Le journaliste. Il y a des émissions qui ne se déroulent pas comme les autres. Des invités qui ne suivent pas les codes. Qui ne rentrent dans aucune case. Refusent tout. Veulent décider de tout. Et donnent envie de changer de sujet…

De métier…

De… planète !

Mais ce jour-là, nous étions face à une invitée exceptionnelle, que nous avions mis des mois à convaincre de participer à notre émission. Une invitée incontournable. Ingérable, qu’il a fallu… gérer.

Ce qui voulait dire céder à tous ses caprices.

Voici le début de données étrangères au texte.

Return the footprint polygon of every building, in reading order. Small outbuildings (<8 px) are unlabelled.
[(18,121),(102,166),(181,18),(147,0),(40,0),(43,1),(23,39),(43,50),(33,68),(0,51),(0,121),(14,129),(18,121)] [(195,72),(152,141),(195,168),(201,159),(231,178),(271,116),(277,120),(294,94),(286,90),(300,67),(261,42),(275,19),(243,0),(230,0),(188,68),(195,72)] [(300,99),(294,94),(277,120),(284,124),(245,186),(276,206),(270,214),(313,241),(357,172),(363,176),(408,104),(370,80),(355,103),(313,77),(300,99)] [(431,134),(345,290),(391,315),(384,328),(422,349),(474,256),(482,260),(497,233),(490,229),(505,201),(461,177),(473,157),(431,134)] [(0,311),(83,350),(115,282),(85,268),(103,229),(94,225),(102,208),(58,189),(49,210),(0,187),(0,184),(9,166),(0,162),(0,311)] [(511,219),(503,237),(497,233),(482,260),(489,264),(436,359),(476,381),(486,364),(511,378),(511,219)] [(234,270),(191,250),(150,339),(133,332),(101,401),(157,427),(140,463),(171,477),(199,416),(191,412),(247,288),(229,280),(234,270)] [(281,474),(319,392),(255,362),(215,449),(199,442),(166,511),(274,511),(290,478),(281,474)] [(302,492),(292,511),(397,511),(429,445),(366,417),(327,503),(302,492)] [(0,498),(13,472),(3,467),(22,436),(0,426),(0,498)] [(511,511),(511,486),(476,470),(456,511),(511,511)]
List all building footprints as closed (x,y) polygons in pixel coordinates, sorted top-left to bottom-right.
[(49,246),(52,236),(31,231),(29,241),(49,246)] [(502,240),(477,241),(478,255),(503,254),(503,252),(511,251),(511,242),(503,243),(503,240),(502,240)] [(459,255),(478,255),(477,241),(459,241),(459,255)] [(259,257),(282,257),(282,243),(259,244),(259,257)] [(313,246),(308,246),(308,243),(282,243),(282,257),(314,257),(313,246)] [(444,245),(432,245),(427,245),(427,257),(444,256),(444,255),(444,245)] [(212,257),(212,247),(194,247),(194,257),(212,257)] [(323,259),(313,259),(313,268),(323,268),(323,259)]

Rendre fou a été son fonds de commerce.

Ça a commencé par son refus de venir dans nos studios trois jours avant l’enregistrement.

Pour précision, elle vit en Écosse.

Il a donc fallu déplacer en catastrophe toute une équipe de techniciens et le matériel ad hoc dans sa demeure d’Inverlochy Castle, 47 pièces, 12 domestiques !

En Écosse !!!

Puis il y a eu son refus au dernier moment de faire l’émission dans son salon cathédrale après une journée d’installation d’un studio improvisé.

Elle a joyeusement fait l’impasse sur toutes les bonnes volontés, changé systématiquement de vêtements, de coiffure et d’avis, exaspéré tout le monde et soudain décidé que j’avais mauvaise mine, que j’avais maigri, ça se voyait qu’on me faisait du souci – qui donc se permettait ? –, que je devais être fort et qu’il fallait… manger.

Et que finalement nous n’allions pas faire une de ces banales émissions sur les effroyables affaires criminelles et politiques dont elle avait été la malheureuse et sacrificielle victime, je cite, mais une émission culinaire, et de toute façon c’est elle qui décidait, nous étions chez elle, c’était comme ça et puis c’est tout.

Nous avons donc fini dans sa cuisine.

Voici ce qui s’est passé. D’expérience, du jamais vécu.

Évidemment, elle est venue sans aucun souci en France par la suite pour superviser elle-même le montage puisqu’elle a exigé et obtenu le final cut !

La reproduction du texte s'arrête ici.